--- Text section Enclosed Below ---

2

My software runs a command that looks something like:

find | xargs do a potentially memory hungry job

The problem is that sometimes a potentially memory hungry job gets too hungry, the system gets unresponsive and I have to reboot it. My understanding is that it happens due to the memory allocation over commitment. What I would like to happen is that if a job spawned by xargs wants more memory than is available, it dies (I am OK with it) and that is it. I guess I can get this behavior if I turn off overcommitment system-wide, but it is not an option. Is it possible to turn it off for a process?

A possible solution I was thinking of was to set

ulimit -v RAM size

But something tells me it is not a good idea.

  • 1
    [This answer](https://unix.stackexchange.com/questions/173762/gnu-parallel-limit-memory-usage) suggests using `ulimit -v` and `ulimit -m` and explains why it is hard to find a more robust solution. – sjy Feb 15 '19 at 22:29
  • @sjy, thank you for pointing out, that is exactly my use case. Sad that there is no better solution :( – Ilia Minkin Feb 16 '19 at 04:45
  • What operating system is being used? – JdeBP Feb 16 '19 at 08:31
  • 1
    Rather than deleting my previous comment, I should point out that the link is outdated and there is now a solution, as explained in Ole Tange's answer. – sjy Feb 17 '19 at 01:03
  • @JdeBP the target systems are some Linux distros, the software will be publicly available for download by users – Ilia Minkin Feb 17 '19 at 18:12

2 Answers2

2

I think what you are looking for is --memfree in GNU Parallel:

find ... | parallel --memfree 1G dostuff

This will only start dostuff if there is 1G RAM free. It will start one more until there is either less than 1G RAM free or 1 job running per CPU thread. If there is 0.5G RAM free (50% of 1G RAM) the youngest job will be killed. So in metacode:

limit = 1G
while true:
  if freemem > limit:
    if count(running_jobs) < cpu.threads():
      another_job.start()

--- End of Enclosed Text section ---

- _Problems to work on_
A. Using the memory thread above, explain in one to three sentences why the asker sometimes has to reboot the system.
B. In the memory thread above, which GNU Parallel option does the answer suggest?
C. From the memory thread above, retype the passage starting with "find ... | parallel" and going on through "another_job.start()".

--- Record set Enclosed Below ---

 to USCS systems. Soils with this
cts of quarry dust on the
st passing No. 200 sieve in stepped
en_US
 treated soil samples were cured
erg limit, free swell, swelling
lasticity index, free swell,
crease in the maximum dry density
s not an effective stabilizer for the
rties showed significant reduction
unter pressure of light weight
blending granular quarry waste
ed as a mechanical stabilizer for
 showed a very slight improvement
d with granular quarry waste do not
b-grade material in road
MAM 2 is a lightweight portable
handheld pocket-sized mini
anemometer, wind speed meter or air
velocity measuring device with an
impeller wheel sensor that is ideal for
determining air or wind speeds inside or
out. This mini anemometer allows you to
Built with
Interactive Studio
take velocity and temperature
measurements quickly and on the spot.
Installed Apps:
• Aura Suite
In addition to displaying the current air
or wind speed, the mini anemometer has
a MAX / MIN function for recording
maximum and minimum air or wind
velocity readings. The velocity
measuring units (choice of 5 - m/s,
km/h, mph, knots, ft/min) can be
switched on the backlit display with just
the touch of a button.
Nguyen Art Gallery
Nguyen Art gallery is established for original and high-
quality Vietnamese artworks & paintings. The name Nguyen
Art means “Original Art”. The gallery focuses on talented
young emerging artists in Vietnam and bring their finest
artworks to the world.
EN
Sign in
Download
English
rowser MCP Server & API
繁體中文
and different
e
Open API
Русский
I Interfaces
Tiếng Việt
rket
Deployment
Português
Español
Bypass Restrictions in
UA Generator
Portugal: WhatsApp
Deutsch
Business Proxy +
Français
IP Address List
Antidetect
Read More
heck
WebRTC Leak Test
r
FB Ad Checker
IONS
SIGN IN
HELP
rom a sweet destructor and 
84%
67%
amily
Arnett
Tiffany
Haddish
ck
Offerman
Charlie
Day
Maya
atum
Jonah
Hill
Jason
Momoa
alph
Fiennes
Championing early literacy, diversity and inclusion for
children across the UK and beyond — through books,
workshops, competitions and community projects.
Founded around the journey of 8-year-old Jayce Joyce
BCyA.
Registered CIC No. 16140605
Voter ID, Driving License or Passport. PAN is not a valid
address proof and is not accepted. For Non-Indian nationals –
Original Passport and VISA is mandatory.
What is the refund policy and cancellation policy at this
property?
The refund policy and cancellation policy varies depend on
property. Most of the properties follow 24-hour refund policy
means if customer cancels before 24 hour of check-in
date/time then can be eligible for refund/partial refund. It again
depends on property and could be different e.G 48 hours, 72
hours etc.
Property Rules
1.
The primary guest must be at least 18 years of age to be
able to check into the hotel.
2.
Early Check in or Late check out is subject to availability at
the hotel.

--- End of Enclosed Record set ---
--- Record set Enclosed Below ---

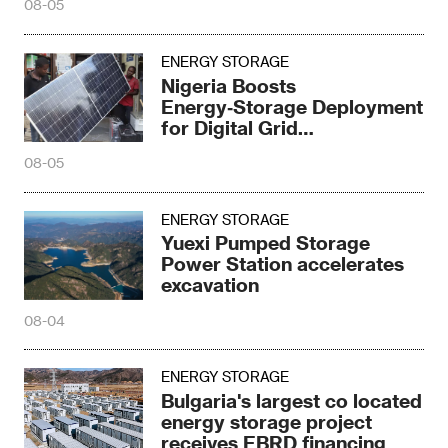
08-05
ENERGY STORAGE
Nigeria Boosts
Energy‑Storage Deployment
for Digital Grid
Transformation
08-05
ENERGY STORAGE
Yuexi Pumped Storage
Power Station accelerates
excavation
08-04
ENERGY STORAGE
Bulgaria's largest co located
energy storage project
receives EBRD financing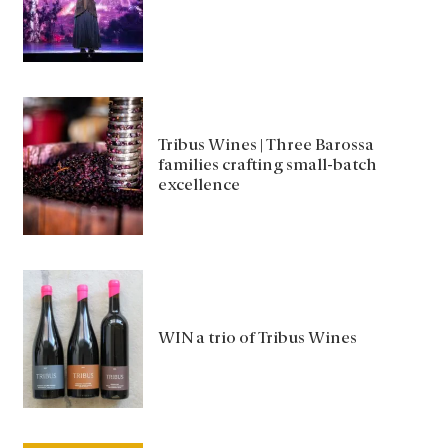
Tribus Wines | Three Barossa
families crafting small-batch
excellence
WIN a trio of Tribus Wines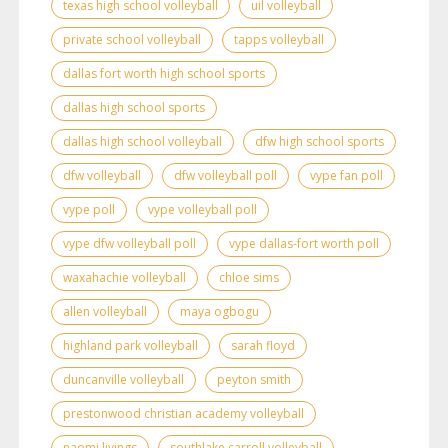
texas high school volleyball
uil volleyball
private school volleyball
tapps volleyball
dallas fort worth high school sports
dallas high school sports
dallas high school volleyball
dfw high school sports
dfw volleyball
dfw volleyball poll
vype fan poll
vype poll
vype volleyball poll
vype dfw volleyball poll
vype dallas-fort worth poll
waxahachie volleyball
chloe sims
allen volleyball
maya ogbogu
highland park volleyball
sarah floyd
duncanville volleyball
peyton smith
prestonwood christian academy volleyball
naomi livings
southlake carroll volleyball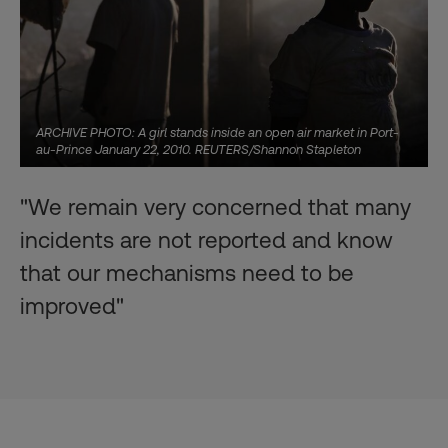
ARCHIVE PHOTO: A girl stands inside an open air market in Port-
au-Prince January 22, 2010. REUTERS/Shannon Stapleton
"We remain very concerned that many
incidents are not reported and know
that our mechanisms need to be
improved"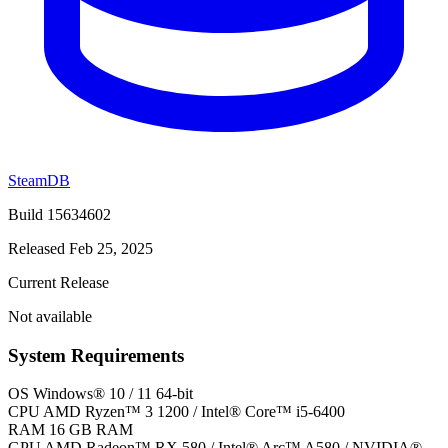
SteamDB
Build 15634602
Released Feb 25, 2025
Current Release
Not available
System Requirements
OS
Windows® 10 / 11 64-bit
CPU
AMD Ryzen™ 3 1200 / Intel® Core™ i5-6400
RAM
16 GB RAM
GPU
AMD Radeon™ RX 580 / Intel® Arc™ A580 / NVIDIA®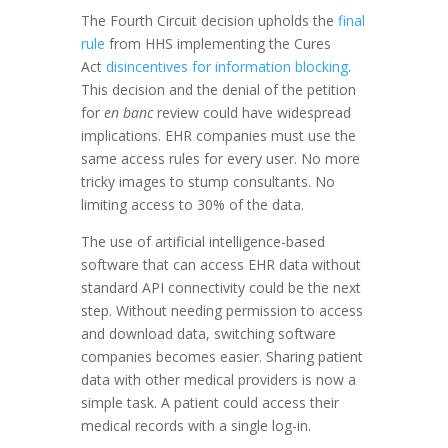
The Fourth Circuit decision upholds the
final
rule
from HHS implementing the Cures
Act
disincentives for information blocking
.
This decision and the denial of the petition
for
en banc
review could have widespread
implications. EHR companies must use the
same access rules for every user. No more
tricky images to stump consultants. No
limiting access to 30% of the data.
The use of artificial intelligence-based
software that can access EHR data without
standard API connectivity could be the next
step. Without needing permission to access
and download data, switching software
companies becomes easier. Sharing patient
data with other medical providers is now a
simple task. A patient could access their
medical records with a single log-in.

--- End of Enclosed Record set ---

- _Results by task_
A. Sometimes a potentially memory-hungry job uses too much memory and the system becomes unresponsive. The asker believes this happens because of memory allocation overcommitment.

B. The answer suggests the --memfree option.

C.
find ... | parallel --memfree 1G dostuff

This will only start dostuff if there is 1G RAM free. It will start one more until there is either less than 1G RAM free or 1 job running per CPU thread. If there is 0.5G RAM free (50% of 1G RAM) the youngest job will be killed. So in metacode:

limit = 1G
while true:
  if freemem > limit:
    if count(running_jobs) < cpu.threads():
      another_job.start()